# Filtering fine particles



## grabber (Nov 8, 2013)

I make my own homemade Krupnik and have a problem getting out the fine particles- ground cinnamon, nutmeg, etc.  They settle to the bottom but I don't want to loose any of it, when bottling.  Anyone out there have a solution.  Thanks.


----------



## donr (Nov 8, 2013)

Do you have a drip coffee maker that uses paper filters?  Run it through that.  I know people who are way into tea say they can taste the paper when using tea bags.  I don't know if you could taste it or not.

I don't know if the reusable brass filters will gather the ground particles or not.  If you have one of these, you could run a little through it into a paper filter & see what you catch.  

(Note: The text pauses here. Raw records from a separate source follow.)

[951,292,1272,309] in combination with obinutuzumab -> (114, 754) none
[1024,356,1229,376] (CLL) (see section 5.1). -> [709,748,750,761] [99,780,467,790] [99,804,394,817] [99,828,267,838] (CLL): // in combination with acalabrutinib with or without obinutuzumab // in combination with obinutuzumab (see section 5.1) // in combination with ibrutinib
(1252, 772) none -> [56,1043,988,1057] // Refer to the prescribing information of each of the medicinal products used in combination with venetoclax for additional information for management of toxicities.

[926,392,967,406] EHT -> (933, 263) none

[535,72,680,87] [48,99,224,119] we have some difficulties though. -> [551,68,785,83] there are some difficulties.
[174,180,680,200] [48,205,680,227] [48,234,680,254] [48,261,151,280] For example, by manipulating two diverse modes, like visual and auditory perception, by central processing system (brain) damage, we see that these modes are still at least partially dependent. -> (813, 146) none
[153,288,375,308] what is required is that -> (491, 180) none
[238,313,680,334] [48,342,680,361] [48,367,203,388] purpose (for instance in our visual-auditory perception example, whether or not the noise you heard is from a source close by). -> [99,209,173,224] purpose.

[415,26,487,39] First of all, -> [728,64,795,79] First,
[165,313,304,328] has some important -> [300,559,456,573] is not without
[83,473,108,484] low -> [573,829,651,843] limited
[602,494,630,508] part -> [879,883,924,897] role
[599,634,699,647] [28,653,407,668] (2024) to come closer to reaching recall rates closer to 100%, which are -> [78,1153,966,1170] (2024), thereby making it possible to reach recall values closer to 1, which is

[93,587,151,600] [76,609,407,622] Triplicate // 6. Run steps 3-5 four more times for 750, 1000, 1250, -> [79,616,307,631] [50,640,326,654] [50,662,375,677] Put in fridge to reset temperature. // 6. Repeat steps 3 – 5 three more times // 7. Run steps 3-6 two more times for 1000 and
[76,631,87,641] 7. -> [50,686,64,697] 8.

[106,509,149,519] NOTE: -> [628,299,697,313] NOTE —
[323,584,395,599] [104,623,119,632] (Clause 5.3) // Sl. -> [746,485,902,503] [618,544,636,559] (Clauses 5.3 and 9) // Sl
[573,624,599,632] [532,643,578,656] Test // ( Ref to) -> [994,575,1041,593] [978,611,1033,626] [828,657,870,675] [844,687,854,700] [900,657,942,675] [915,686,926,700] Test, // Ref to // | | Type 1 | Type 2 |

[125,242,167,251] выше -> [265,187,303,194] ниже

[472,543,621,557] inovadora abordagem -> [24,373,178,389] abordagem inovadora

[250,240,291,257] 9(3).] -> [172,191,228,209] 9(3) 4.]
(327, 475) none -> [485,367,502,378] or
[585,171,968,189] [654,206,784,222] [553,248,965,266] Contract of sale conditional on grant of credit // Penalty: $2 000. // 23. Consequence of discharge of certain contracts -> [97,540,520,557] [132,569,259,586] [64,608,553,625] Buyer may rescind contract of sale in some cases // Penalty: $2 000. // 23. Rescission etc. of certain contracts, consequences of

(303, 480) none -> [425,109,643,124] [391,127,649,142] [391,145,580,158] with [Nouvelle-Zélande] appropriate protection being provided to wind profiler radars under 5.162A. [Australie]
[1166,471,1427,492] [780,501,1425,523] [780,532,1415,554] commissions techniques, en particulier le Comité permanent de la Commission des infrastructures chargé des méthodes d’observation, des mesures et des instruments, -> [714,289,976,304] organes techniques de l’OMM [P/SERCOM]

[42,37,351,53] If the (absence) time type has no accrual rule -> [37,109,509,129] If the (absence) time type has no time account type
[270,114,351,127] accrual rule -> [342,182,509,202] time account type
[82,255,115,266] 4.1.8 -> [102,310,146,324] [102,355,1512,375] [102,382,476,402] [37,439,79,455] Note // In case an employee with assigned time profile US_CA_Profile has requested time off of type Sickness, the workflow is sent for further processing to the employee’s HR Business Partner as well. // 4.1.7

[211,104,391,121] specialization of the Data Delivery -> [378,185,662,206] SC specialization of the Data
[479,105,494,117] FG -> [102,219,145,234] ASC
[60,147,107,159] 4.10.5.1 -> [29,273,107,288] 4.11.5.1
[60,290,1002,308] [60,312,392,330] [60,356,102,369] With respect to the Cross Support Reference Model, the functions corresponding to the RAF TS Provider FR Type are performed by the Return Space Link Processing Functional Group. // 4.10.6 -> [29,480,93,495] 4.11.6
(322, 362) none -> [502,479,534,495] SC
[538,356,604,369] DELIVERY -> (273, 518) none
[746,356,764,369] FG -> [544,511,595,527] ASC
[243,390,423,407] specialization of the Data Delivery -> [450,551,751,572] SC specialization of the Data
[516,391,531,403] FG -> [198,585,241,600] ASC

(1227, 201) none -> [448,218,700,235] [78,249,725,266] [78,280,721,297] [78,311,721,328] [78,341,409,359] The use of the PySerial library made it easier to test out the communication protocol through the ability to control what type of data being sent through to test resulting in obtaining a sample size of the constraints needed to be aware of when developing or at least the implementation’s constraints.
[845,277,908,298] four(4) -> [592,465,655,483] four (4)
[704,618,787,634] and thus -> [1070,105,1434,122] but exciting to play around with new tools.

You could do a search on stainless steel micro filters or micro mesh.  This should lead you to some solutions.

Don


----------



## grabber (Nov 8, 2013)

Problem is, that this is thicker than water but will try.  Thanks.


----------



## GaryHibbert (Nov 9, 2013)

Hey Grabber

If you plan to use a coffee filter, you will need a LOT of time and patiance (sorry don't spell well).  you would be better off picking up an electric wine filter unit.  Theyr'e not very expensive.  If you get one, just make sure you soak the filters in lemon/water mixture and that will remove any paper flavors.

Gary


----------



## bama bbq (Nov 9, 2013)

What about muslin bags sold by home brewer supply houses?


----------



## grabber (Nov 10, 2013)

Sausage Maker is 10 mins. from here, so may try them.  Will update on progress.


----------